I would think this will be as hard to find as rocking-horse droppings, but check out the website at as a starting point - it is all really lovely and a change from over-loud electric guitars and 100w amps! Yet another name to add to the ever-growing list of impressive European bluesmen - check him out!



Blues in Britain n° 54, juin 2006
CD Vagabond Blues

Cadijo hails from France and sings and plays harp. Here he is supported by Fred PG on guitar, Christophe Coletta or Greg Schultz on second guitar and Lionel Garrigue on double bass.They are relatively young looking bunch and they gig under the name Vagabond Blues Quartet.Their music is a mix of acoustic blues and swing jazz (what they call gypsy swing and I guess is a Django Reinhardt inspired style) The ten tracks come from a diverse range of sources (definitively not the usual suspects!) plus a couple of originals.

The instrumental « Out of nowhere » gets proceedings underway and features excellent jazzy harp and guitar and swings like crazy.
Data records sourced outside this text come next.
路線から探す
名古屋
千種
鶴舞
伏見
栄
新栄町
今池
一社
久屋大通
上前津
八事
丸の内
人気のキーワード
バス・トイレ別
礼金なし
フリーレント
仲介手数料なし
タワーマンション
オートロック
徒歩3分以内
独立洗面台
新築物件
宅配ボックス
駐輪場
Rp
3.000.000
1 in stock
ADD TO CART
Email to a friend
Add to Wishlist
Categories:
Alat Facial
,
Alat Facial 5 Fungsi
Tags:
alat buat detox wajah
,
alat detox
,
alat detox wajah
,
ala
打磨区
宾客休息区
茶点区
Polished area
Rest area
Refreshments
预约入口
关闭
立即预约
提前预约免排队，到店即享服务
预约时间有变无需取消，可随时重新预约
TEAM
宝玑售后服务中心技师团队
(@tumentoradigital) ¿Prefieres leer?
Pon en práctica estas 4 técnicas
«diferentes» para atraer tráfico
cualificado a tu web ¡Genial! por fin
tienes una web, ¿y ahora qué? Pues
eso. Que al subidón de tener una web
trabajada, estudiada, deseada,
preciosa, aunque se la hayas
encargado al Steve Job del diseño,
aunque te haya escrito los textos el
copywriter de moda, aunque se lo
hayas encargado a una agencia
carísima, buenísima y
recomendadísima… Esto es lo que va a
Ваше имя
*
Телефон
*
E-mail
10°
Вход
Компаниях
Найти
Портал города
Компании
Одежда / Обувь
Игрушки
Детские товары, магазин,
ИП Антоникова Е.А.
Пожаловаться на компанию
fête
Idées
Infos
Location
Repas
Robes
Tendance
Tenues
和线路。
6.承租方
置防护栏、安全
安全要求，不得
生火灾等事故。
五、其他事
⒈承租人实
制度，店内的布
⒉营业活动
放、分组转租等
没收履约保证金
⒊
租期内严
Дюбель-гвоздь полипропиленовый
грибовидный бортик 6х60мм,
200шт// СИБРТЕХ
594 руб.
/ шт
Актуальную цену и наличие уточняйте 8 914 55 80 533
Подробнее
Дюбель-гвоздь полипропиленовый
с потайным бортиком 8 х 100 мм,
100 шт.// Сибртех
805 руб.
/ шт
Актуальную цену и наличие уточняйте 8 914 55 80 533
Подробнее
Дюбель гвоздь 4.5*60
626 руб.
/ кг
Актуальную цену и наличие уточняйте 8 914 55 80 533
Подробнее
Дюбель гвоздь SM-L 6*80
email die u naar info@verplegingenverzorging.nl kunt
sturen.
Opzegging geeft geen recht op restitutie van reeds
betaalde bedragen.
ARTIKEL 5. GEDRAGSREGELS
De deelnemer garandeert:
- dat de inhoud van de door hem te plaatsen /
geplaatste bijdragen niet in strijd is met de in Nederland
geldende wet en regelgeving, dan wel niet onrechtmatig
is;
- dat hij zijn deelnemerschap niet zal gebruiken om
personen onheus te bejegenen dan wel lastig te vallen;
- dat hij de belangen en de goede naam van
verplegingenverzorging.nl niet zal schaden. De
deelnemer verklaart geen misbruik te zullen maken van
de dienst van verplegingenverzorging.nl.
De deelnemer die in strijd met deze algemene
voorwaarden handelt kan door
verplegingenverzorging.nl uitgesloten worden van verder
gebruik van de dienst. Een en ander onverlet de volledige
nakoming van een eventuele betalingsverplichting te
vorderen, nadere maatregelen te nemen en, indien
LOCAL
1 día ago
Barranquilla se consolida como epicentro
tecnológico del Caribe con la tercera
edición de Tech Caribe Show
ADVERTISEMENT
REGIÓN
In fact the word swing will see a lot of use in the review!

Blind Blakes « Wabash Rag » is suitably jaunty and see a heap of harp riffs and tricks, great track!

The instrumental « Que Reste t il de nos Amours » slows the pace down and is a mood piece with tasteful guitar – wouldn't be out of place as a sound track to an episode of Maigret.

« Bluesharp strut » is a harp showcase with Cadijo solo on a tune with Sonny Tery overtones.

This leads into « Elle Aimait trainer », a country blues number sung in french and with the harp reminding me of Phil Wiggins.

An instrumental version of « I can't give you anything but love » is another slower tune but still manages to swing.

Reinhardt/Grappelli's « Daphné » sees the tempo lift and is a classic piece of swing jazz.

CadiJo is solo again for « Louise », another Sonny Terry influenced number.

The title track has a whistled intro, is sung in french, has a bouncy bass line and the guitar reminded me of « San Francisco Bay Blues »,

The CD closes with the swinging (of course) instrumental « Harmonica Rag ».

This is an infectious mix of blues and jazz which really does swing like crazy. If your toes don't tap to this then you must be dead! All the group members are well versed in the style and the playing is totally spot on style-wise. The only slight weak point is CadiJo's vocals when singing in English.Overall though the CD was a pleasant surprise.A recommended sticker! Definitively of interest to acoustic fans and anyone who enjoys the jazzy side or, like me, came to Blues via Jazz and even those who like swinging West-Coast blues would find stuff to enjoy here.